Records excerpted from a collection →
━━━━━━
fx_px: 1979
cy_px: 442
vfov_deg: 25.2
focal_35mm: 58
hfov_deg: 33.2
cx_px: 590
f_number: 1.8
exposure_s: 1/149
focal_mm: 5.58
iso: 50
━━━━━━
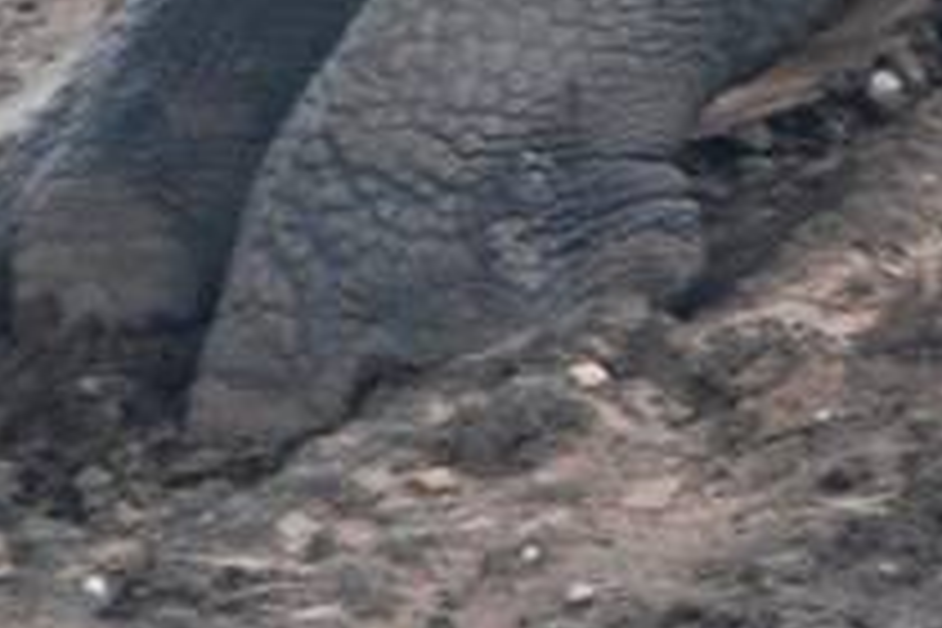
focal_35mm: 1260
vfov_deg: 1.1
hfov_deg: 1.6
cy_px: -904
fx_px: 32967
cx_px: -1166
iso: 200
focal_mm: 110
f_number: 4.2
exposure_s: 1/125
━━━━━━
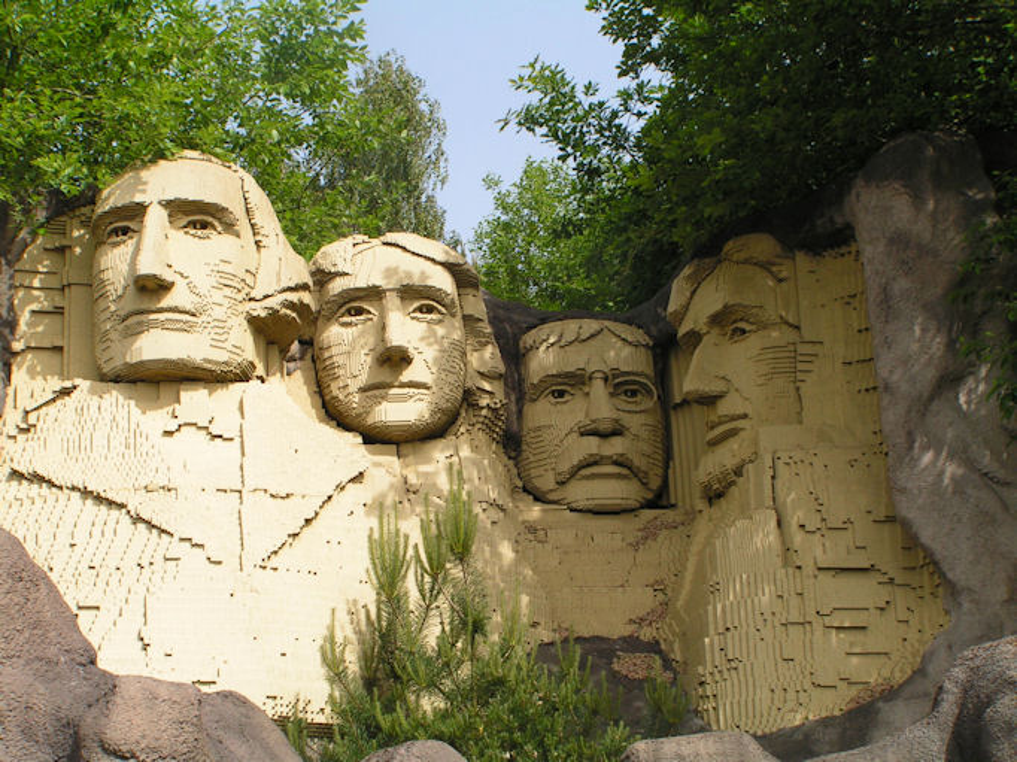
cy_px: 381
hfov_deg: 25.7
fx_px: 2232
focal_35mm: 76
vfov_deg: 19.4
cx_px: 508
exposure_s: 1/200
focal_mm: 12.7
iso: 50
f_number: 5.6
━━━━━━
Task description → The lines to extract from the data above begin with the line containing "fx_px: 2232" and end with the line containing "f_number: 5.6". Extract them exactly, including both.

Response for this exercise →
fx_px: 2232
focal_35mm: 76
vfov_deg: 19.4
cx_px: 508
exposure_s: 1/200
focal_mm: 12.7
iso: 50
f_number: 5.6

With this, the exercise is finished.